-- Information provided follows --
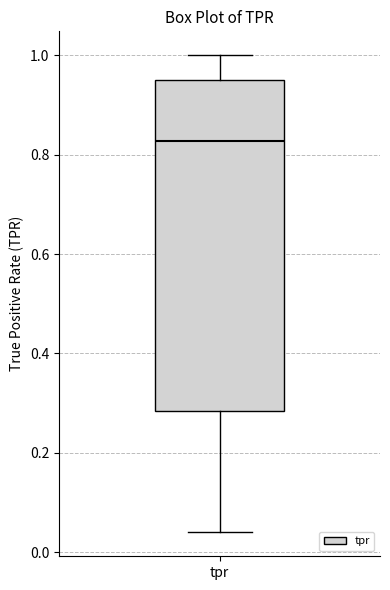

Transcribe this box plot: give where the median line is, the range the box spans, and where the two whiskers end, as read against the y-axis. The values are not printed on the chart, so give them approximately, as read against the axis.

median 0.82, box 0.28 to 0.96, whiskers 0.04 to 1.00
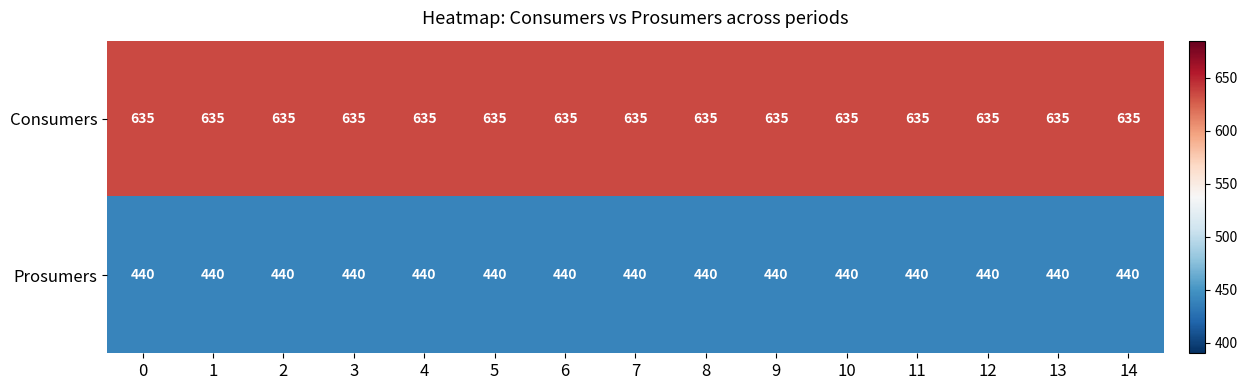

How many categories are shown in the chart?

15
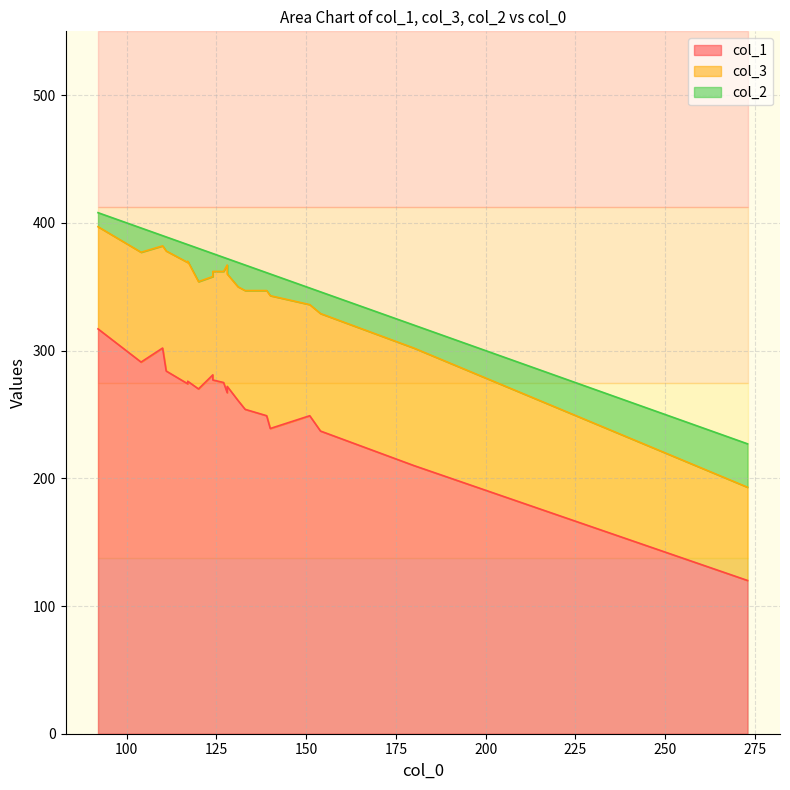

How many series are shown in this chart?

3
-- Information provided concluded --
_Problem details_
Arrange everything from the line containing "median 0.82, box" down to the end of the records as a JSON list of strings, one string per line. Leave out blank lines and the pictures.

_Completed task_
[
  "median 0.82, box 0.28 to 0.96, whiskers 0.04 to 1.00",
  "How many categories are shown in the chart?",
  "15",
  "How many series are shown in this chart?",
  "3"
]